Antimicrobial resistance

Drug-resistant wound infections are a growing threat to wound healing. The primary factor contributing to the emergence of antimicrobial resistance is the inappropriate use of antimicrobial agents, raising concerns about the proliferation of superbugs or multi-drug resistant strains.

Notably, about half of infections associated with bacteria such as Escherichia coli, Klebsiella pneumoniae, S. aureus, and P. aeruginosa have exhibited resistance even to potent antimicrobials like third generation cephalosporins. A fundamental prerequisite for the judicious prescription of antimicrobials is a comprehensive understanding of the criteria for wound infections, the causative pathogens, and their prevalent susceptibility patterns.
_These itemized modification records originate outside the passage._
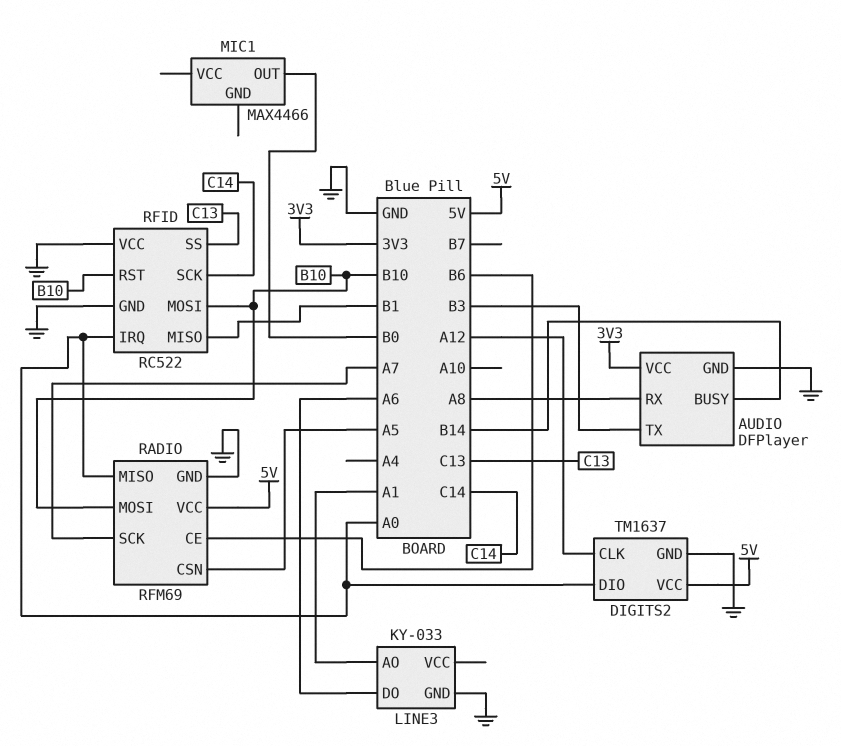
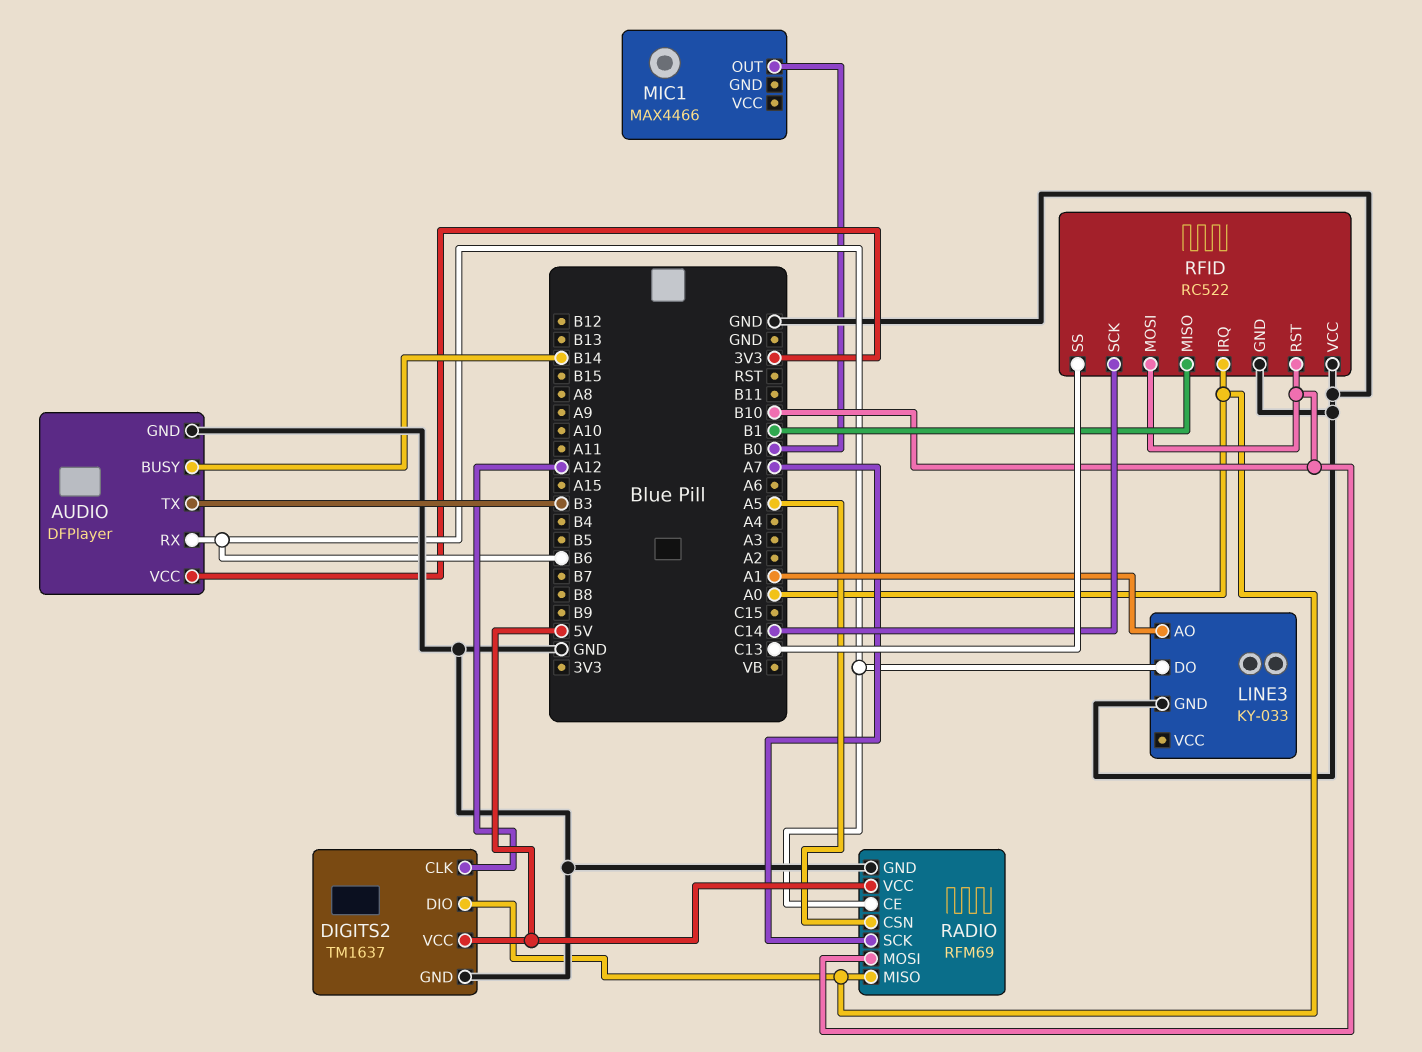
AUDIO pin RX: A8 -> B6
LINE3 pin DO: A6 -> B6

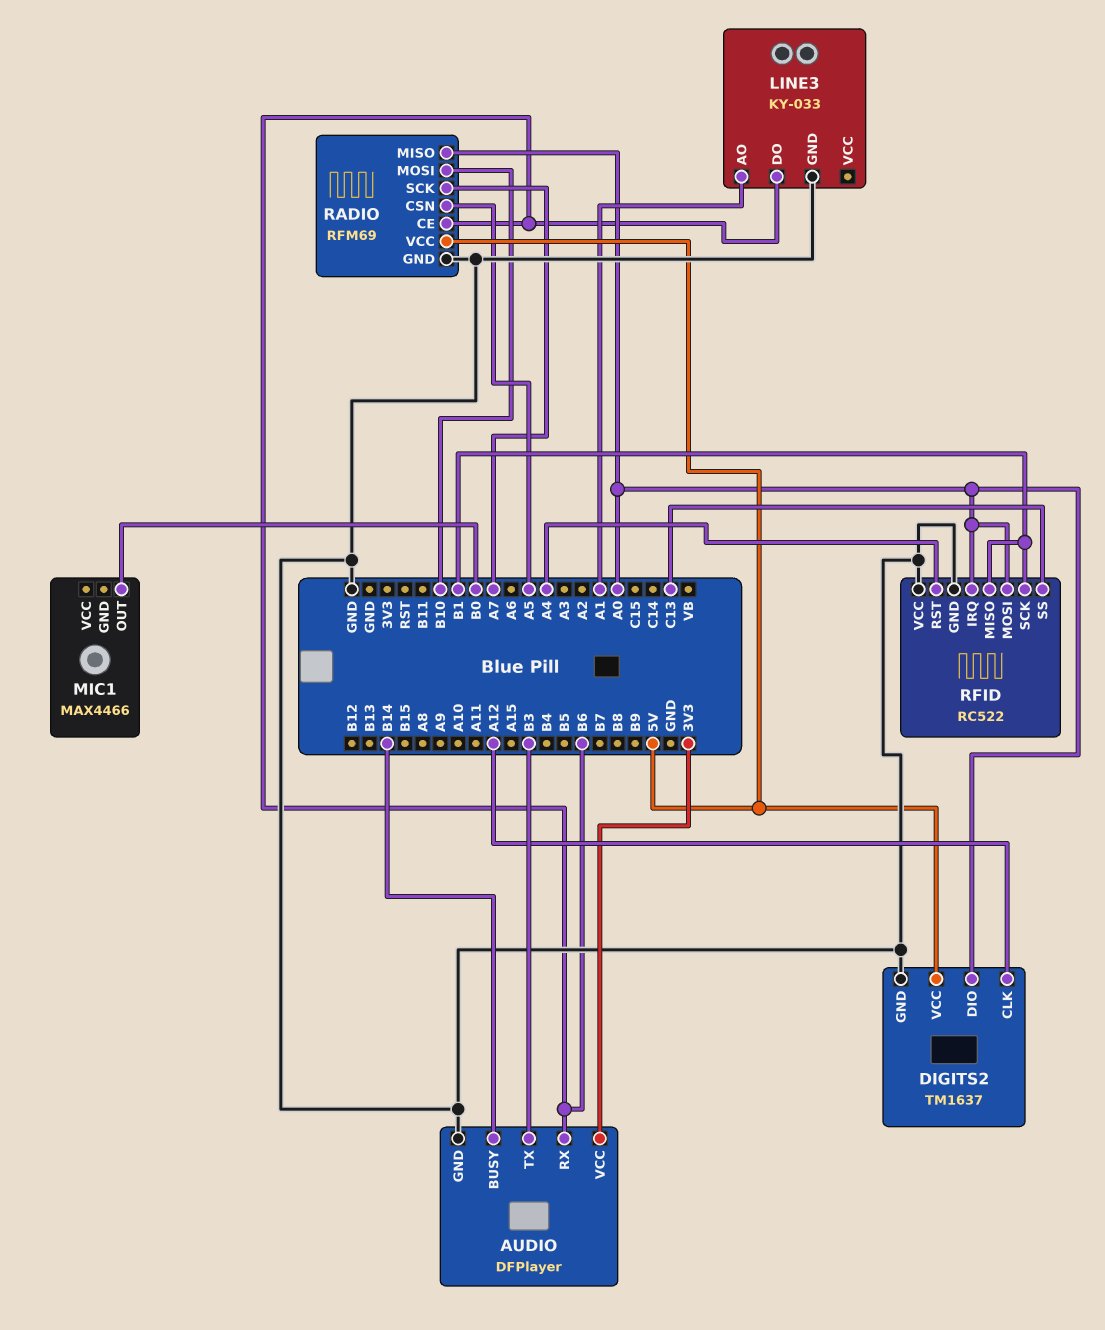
RFID pin MOSI: B10 -> A0
RFID pin RST: B10 -> A4
RFID pin SCK: C14 -> B1

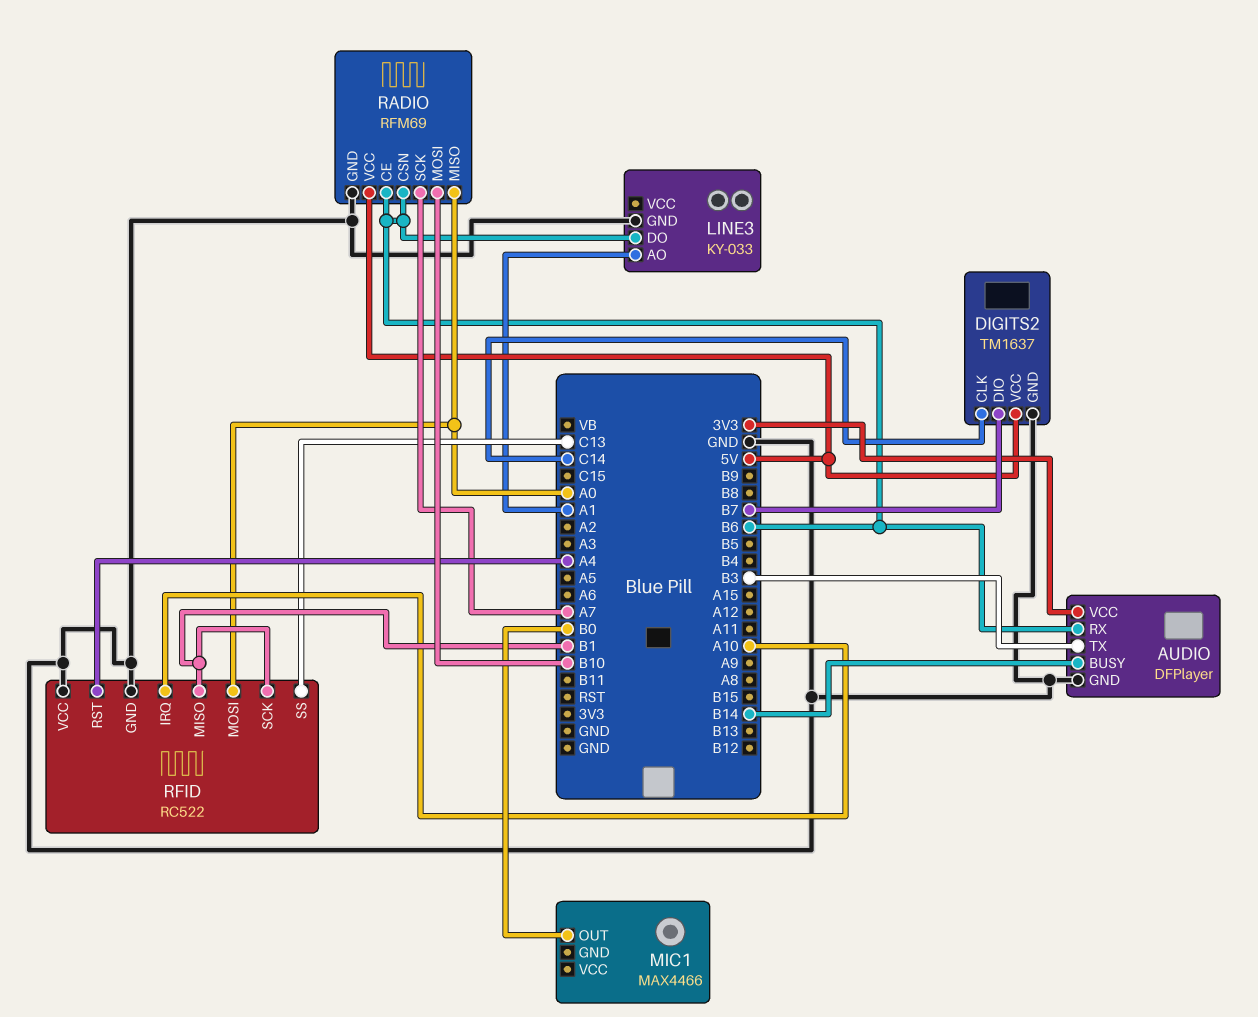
DIGITS2 pin CLK: A12 -> C14
DIGITS2 pin DIO: A0 -> B7
RADIO pin CSN: A5 -> B6
RFID pin IRQ: A0 -> A10

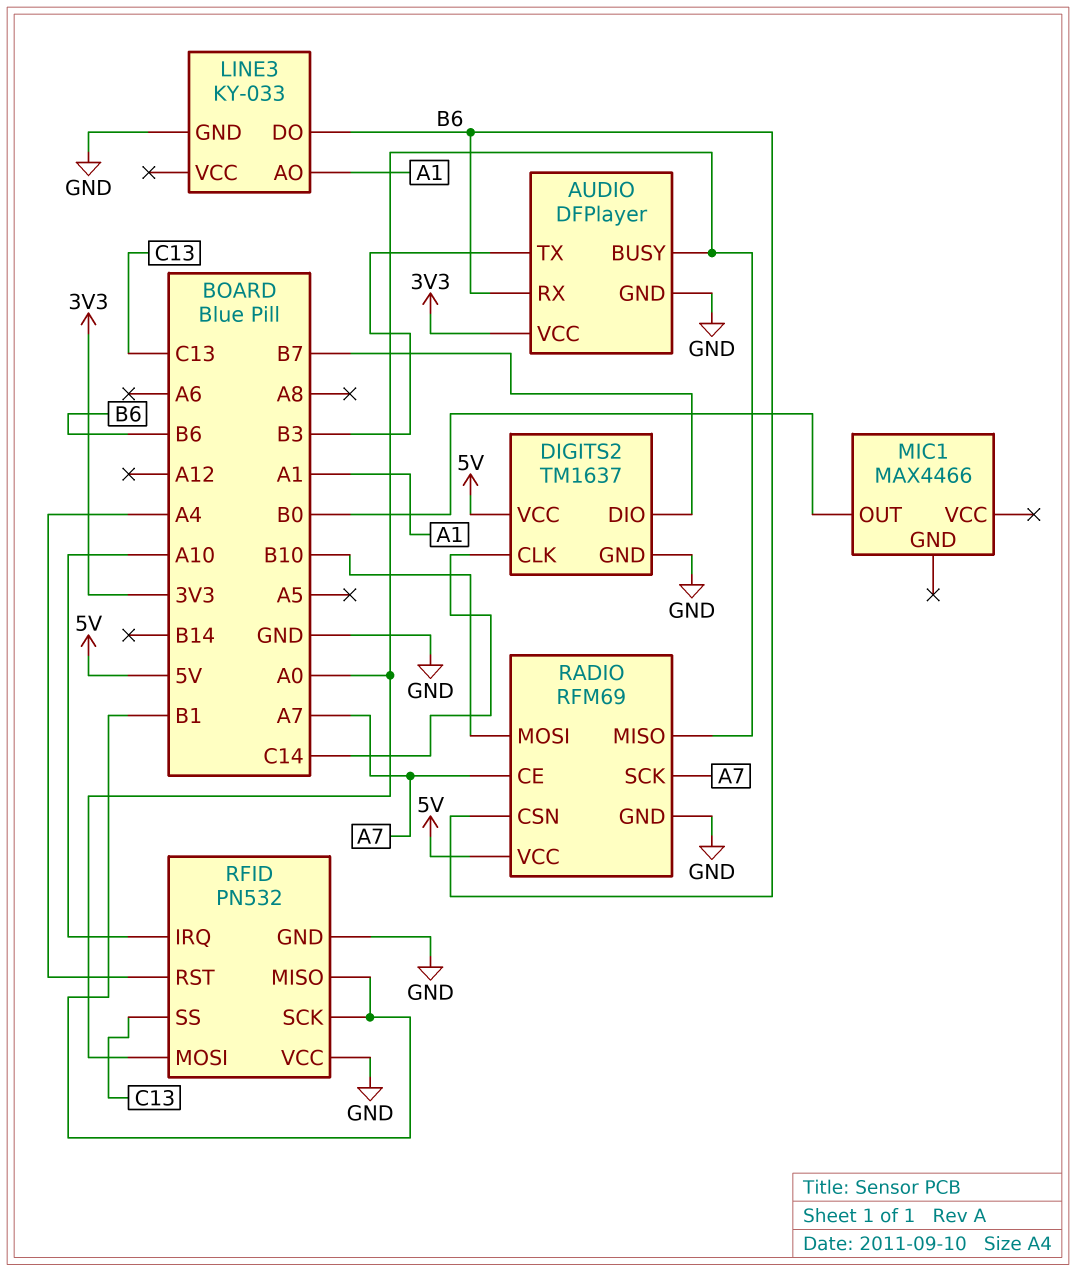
AUDIO pin BUSY: B14 -> A0
RADIO pin CE: B6 -> A7
RFID: RC522 -> PN532

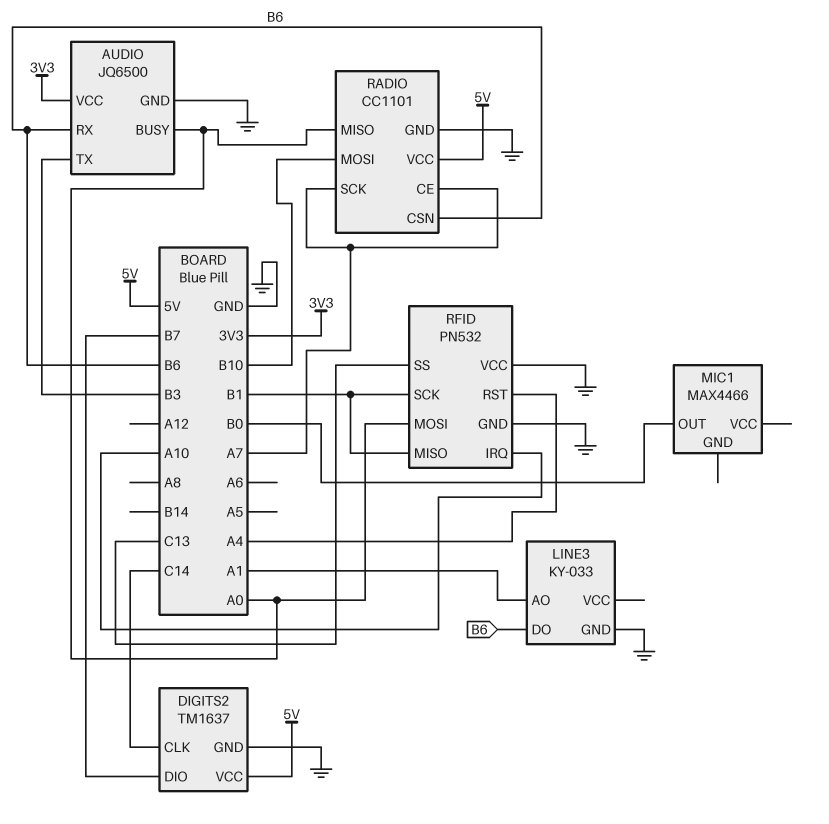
AUDIO: DFPlayer -> JQ6500
RADIO: RFM69 -> CC1101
Given the established efficacy of wound debridement and irrigation, the initial approach to managing infected wounds should generally not involve prescribing antibiotics. Systemic antibiotics are warranted when the infection appears to be spreading through subcutaneous soft tissues, in cases of ascending limb infection, or when severe sepsis is a concern.

To minimise the impact of individual antibiotics on the normal flora of the skin and gut, preference should be given to narrow-spectrum agents. Empirical treatment with systemic antibiotics should be adapted based on wound culture results, and topical antibiotics have proven effective in managing patients with infected wounds.

REFERENCES

Negut I, et al. Treatment Strategies for Infected Wounds. Molecules, 2018.
Filius PM, et al. Impact of increasing antimicrobial resistance on wound management. Am J Clin Dermatol, 2002;3(1):1-7.
Simões D et al. Recent advances on antimicrobial wound dressing: A review. Eur J Pharm Biopharm, 2018.